Whilst many of the deaths do happen off of the stage, with music used to build the atmosphere to the final moments of the characters, some moments on stage are pushed to rather dark extremes. And I will admit to having a look away at one point, but that’s just me and something that I find personally find very uncomfortable and I will praise the tour organisers for making warnings about such moments straightforward to find on the website should you wish too.

 Whilst the story itself may be over 90 years old, this production directed by Lucy Bailey, manages to stay true to the roots whilst injecting some more modern styles of storytelling. Flashbacks and slow-motion sequences give the audience a glimpse into the secret pasts of the characters, and voiceovers create a number of dream like moments throughout. That being said, I can’t say that all of these more modern moments fit perfectly in my opinion. A slow-motion dance like sequence with a jazzy soundtrack bathed in red light seemed out of place, and its only thinking about it the following day that I realise what I think it was trying to portray, the madness sinking in, the realisation that they may not make it off the island alive. An interesting choice, and one that may just miss the mark for me.
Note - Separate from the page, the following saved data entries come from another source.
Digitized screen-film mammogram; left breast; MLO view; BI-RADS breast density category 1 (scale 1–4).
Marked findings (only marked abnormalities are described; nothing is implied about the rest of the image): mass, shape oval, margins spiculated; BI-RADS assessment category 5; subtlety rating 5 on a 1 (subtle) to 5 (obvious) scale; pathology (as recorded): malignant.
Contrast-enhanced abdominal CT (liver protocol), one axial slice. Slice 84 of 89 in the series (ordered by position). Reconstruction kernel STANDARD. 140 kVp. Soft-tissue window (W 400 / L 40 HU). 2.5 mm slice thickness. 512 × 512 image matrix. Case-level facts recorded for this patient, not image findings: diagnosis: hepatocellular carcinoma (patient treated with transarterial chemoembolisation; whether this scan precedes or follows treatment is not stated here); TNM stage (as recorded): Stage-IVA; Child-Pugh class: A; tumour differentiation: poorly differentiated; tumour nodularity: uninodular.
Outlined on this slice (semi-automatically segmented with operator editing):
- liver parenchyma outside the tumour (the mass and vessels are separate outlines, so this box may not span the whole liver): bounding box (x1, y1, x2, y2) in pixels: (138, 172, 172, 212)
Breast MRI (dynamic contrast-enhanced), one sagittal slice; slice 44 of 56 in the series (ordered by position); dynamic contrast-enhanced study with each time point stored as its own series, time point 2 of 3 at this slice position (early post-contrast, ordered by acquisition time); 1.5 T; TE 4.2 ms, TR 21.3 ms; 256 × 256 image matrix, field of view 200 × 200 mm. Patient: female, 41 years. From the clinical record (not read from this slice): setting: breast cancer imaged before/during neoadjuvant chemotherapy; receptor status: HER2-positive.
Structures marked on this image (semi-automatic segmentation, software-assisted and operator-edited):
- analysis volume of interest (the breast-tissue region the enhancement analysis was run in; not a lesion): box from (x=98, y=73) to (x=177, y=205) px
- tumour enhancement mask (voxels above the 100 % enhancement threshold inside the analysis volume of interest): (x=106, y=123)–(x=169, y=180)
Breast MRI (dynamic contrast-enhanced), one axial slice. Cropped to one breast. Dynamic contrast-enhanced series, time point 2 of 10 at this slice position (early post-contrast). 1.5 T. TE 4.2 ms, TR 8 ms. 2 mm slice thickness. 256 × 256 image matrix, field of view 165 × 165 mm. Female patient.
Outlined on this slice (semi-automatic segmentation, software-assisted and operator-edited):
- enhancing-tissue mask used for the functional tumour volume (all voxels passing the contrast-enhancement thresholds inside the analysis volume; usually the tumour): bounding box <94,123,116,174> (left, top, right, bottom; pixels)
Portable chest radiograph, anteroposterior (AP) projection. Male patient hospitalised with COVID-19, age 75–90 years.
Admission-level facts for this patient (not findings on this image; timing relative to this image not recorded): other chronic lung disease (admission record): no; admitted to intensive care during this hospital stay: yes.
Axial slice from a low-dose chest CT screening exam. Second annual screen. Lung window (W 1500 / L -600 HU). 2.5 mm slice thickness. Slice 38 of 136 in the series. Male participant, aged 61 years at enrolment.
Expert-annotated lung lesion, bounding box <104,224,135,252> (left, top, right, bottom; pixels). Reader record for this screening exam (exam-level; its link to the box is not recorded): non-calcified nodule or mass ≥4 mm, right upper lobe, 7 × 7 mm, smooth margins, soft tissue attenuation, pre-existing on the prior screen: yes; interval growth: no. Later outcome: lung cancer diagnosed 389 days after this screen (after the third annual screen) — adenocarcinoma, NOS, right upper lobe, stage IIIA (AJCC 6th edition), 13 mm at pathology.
The set, designed by Mike Britton is simplistic, highlighting the modernist style of the in between war era of vast spaces and limited furniture, statement pieces and soft fabrics. A bearskin rug is the largest feature of the living room, with a dining table and the soldier’s highlighted at all times. A see-through curtain splits the stage in two length ways, creating depth and a feeling of more space. The curtain itself, pretty and effective in sight but perhaps a little messy in use at times, with cast members seemingly struggling slightly to find the opening to move from one side of the stage to the other.

 Christie herself did not feel that ‘And Then There Were None’ was her best play, but she did declare that it was her best piece of ‘craftsmanship’, and I have to agree. The story is wickedly clever, full of twists and turns and secrets that appear from nowhere even when you think that you know everything. It is masterfully crafted.


In conclusion, ‘And Then There Was None’ is everything that you could want in a classic ‘whodunnit’, continuing to prove that the genre will never fade in popularity and that Christie’s still in twisting a tale cannot be rivalled.